◆ **RECORD SET**:
===

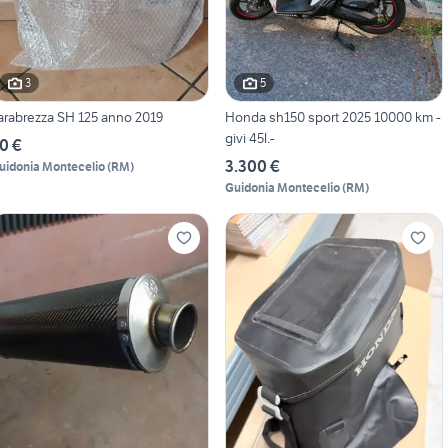
3
5
arabrezza SH 125 anno 2019
Honda sh150 sport 2025 10000 km -
givi 45l.-
0 €
3.300 €
uidonia Montecelio
(
RM
)
Guidonia Montecelio
(
RM
)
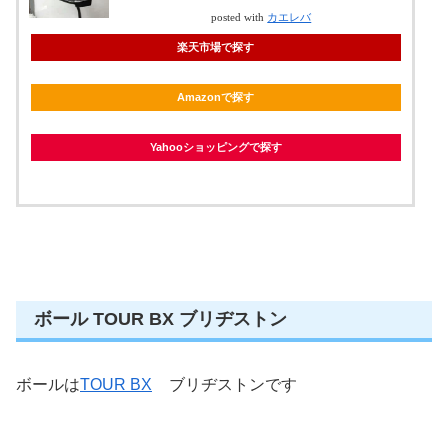
posted with
カエレバ
楽天市場で探す
Amazonで探す
Yahooショッピングで探す
ボール TOUR BX ブリヂストン
ボールは
TOUR BX
ブリヂストンです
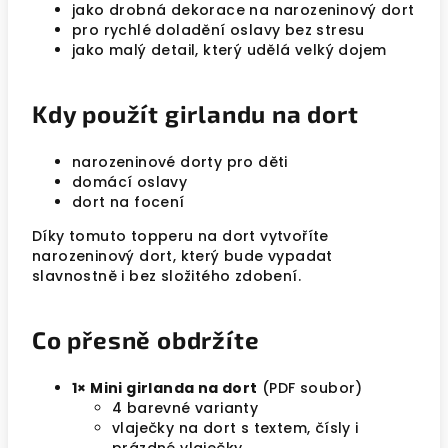
jako drobná dekorace na narozeninový dort
pro rychlé doladění oslavy bez stresu
jako malý detail, který udělá velký dojem
Kdy použít girlandu na dort
narozeninové dorty pro děti
domácí oslavy
dort na focení
Díky tomuto topperu na dort vytvoříte
narozeninový dort, který bude vypadat
slavnostně i bez složitého zdobení.
Co přesně obdržíte
1× Mini girlanda na dort
(PDF soubor)
4 barevné varianty
vlaječky na dort s textem, čísly i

===

◆ **WORK REQUEST**: Once you reach the line that contains "narozeninový dort, který bude vypadat", print it and every line after it exactly as written, stopping at the last line of the records and adding nothing.

◆ **OUTPUT OF THE EXERCISE**:
narozeninový dort, který bude vypadat
slavnostně i bez složitého zdobení.
Co přesně obdržíte
1× Mini girlanda na dort
(PDF soubor)
4 barevné varianty
vlaječky na dort s textem, čísly i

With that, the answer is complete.